_ACTIVITY_.
Beginning with the first line, please repeat the entries exactly and end on the line that contains "slide_number [75, 1024, 425, 1100]".

_PROVIDED RECORDS_.
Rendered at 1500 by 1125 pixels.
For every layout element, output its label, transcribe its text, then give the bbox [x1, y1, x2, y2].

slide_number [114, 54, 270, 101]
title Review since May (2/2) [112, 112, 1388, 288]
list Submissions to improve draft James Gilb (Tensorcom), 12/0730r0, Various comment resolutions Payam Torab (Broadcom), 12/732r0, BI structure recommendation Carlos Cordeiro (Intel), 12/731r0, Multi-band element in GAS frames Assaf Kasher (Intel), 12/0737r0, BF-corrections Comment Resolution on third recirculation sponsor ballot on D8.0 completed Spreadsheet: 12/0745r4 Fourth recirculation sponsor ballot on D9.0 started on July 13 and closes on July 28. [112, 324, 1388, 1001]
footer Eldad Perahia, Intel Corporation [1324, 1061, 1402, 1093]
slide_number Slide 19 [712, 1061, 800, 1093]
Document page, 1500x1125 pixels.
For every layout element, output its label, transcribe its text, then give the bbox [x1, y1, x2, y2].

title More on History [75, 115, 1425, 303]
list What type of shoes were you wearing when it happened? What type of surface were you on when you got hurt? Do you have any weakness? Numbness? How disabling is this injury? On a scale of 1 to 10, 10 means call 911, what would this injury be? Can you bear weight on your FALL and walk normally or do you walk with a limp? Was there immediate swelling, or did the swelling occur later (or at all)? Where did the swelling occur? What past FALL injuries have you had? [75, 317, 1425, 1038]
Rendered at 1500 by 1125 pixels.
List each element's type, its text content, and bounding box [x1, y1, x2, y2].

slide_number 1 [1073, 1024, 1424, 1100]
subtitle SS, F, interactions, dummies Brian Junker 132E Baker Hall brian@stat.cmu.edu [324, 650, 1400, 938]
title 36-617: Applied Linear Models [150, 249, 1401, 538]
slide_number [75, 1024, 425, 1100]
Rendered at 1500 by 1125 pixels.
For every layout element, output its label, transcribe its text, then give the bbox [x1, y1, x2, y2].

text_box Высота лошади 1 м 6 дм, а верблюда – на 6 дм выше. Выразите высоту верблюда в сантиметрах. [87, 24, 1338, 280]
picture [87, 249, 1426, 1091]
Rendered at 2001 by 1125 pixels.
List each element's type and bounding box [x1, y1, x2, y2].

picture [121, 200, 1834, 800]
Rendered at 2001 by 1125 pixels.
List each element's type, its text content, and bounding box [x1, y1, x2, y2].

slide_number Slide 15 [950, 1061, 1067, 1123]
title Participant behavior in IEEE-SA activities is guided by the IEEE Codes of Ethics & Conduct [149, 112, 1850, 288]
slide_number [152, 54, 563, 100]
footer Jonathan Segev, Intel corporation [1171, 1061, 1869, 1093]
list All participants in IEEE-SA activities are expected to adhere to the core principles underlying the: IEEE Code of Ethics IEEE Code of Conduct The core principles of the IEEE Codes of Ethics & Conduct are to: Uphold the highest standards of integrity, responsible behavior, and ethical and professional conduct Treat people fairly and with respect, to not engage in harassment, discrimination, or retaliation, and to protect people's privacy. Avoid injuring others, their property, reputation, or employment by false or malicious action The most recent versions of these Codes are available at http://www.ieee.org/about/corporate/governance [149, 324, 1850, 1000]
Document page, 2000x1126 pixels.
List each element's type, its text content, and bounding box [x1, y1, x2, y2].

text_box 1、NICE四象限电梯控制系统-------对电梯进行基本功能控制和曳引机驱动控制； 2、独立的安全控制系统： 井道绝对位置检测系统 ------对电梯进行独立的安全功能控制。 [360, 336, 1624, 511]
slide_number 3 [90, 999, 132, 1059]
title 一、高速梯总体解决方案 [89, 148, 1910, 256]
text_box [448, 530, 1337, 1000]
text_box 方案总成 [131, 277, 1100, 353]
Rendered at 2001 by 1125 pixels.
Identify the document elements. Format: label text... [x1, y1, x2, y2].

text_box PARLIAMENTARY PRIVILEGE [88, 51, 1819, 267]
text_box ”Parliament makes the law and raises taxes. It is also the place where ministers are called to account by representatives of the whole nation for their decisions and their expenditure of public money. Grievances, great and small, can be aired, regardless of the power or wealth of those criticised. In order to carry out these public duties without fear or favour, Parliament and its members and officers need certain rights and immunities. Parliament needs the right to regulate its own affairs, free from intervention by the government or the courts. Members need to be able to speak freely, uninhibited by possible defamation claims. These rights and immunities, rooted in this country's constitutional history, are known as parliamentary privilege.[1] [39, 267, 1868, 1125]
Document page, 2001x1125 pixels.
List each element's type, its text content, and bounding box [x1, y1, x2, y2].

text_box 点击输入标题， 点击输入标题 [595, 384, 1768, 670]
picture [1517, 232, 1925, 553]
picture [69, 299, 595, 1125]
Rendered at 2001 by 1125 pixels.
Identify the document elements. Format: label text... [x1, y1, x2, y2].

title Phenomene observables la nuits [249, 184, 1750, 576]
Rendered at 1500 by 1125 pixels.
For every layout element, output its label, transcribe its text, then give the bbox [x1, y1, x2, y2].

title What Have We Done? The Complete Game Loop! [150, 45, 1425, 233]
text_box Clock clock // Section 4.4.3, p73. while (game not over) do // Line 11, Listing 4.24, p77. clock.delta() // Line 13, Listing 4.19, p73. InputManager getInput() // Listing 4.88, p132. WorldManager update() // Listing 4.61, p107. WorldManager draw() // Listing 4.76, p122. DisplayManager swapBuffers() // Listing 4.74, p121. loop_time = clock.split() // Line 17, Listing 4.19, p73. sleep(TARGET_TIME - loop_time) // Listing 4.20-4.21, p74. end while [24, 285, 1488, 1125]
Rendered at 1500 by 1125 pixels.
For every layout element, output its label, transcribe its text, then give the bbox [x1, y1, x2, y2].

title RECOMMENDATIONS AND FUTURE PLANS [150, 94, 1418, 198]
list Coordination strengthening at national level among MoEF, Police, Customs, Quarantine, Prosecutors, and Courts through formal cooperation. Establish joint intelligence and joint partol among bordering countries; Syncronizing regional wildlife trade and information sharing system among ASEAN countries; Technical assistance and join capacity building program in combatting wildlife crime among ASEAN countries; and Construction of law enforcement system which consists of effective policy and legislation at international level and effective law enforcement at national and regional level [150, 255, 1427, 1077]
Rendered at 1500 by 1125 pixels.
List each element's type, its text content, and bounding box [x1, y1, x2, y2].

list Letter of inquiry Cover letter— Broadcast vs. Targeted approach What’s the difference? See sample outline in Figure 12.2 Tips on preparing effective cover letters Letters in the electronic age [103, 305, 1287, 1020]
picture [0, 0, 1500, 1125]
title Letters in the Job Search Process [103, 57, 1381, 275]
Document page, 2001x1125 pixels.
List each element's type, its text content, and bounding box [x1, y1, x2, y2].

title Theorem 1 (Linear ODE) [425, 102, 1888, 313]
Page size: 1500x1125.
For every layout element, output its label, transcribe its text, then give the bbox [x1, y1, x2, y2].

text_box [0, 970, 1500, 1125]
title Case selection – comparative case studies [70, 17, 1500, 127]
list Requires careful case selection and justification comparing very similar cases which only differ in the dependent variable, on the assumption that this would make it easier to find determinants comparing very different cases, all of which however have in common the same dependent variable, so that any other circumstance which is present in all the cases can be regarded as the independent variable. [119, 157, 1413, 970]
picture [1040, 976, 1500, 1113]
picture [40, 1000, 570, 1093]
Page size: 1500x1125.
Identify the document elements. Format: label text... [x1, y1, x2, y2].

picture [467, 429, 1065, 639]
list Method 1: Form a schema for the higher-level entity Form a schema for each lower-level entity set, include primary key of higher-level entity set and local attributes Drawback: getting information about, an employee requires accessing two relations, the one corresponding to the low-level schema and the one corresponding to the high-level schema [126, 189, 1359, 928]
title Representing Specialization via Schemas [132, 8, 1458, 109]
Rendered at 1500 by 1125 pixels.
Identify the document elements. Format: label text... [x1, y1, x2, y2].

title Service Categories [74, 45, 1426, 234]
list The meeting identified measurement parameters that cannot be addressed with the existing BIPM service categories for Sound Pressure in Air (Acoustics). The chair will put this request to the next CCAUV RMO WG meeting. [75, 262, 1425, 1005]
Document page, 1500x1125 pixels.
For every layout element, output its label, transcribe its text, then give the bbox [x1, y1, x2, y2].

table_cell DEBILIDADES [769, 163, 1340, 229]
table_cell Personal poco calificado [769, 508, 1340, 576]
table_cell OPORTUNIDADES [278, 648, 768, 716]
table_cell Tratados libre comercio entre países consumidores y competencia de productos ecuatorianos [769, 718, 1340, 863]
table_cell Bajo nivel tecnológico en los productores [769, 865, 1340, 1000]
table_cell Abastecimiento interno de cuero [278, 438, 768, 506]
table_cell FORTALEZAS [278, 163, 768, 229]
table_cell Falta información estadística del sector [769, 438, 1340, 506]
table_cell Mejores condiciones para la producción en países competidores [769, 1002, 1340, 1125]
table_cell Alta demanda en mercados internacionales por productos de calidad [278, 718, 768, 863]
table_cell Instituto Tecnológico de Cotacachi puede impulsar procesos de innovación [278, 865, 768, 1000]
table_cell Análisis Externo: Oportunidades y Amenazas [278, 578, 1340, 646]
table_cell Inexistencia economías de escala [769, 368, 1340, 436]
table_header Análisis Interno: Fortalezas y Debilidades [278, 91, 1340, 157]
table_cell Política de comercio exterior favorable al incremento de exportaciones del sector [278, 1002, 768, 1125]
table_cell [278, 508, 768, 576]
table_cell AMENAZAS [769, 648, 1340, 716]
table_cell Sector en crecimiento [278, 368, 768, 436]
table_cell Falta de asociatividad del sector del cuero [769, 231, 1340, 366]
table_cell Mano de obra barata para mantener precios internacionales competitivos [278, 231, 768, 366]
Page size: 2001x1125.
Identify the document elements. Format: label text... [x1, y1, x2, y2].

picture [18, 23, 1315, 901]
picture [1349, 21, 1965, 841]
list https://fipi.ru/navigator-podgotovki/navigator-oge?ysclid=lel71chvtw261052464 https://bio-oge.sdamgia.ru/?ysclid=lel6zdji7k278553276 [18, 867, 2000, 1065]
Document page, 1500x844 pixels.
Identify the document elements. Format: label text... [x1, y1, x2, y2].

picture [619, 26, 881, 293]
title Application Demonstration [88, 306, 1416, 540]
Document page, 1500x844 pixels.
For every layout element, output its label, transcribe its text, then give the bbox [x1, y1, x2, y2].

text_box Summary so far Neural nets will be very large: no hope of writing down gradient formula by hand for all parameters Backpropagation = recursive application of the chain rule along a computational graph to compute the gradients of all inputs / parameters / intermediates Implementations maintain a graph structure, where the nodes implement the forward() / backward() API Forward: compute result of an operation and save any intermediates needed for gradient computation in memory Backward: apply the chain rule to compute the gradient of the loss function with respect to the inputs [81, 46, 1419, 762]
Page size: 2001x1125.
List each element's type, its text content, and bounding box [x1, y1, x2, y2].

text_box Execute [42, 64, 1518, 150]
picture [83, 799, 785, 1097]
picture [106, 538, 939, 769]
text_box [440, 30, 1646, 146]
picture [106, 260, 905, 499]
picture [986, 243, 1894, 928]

_SOLUTION BELOW_.
Rendered at 1500 by 1125 pixels.
For every layout element, output its label, transcribe its text, then give the bbox [x1, y1, x2, y2].

slide_number [114, 54, 270, 101]
title Review since May (2/2) [112, 112, 1388, 288]
list Submissions to improve draft James Gilb (Tensorcom), 12/0730r0, Various comment resolutions Payam Torab (Broadcom), 12/732r0, BI structure recommendation Carlos Cordeiro (Intel), 12/731r0, Multi-band element in GAS frames Assaf Kasher (Intel), 12/0737r0, BF-corrections Comment Resolution on third recirculation sponsor ballot on D8.0 completed Spreadsheet: 12/0745r4 Fourth recirculation sponsor ballot on D9.0 started on July 13 and closes on July 28. [112, 324, 1388, 1001]
footer Eldad Perahia, Intel Corporation [1324, 1061, 1402, 1093]
slide_number Slide 19 [712, 1061, 800, 1093]
Document page, 1500x1125 pixels.
For every layout element, output its label, transcribe its text, then give the bbox [x1, y1, x2, y2].

title More on History [75, 115, 1425, 303]
list What type of shoes were you wearing when it happened? What type of surface were you on when you got hurt? Do you have any weakness? Numbness? How disabling is this injury? On a scale of 1 to 10, 10 means call 911, what would this injury be? Can you bear weight on your FALL and walk normally or do you walk with a limp? Was there immediate swelling, or did the swelling occur later (or at all)? Where did the swelling occur? What past FALL injuries have you had? [75, 317, 1425, 1038]
Rendered at 1500 by 1125 pixels.
List each element's type, its text content, and bounding box [x1, y1, x2, y2].

slide_number 1 [1073, 1024, 1424, 1100]
subtitle SS, F, interactions, dummies Brian Junker 132E Baker Hall brian@stat.cmu.edu [324, 650, 1400, 938]
title 36-617: Applied Linear Models [150, 249, 1401, 538]
slide_number [75, 1024, 425, 1100]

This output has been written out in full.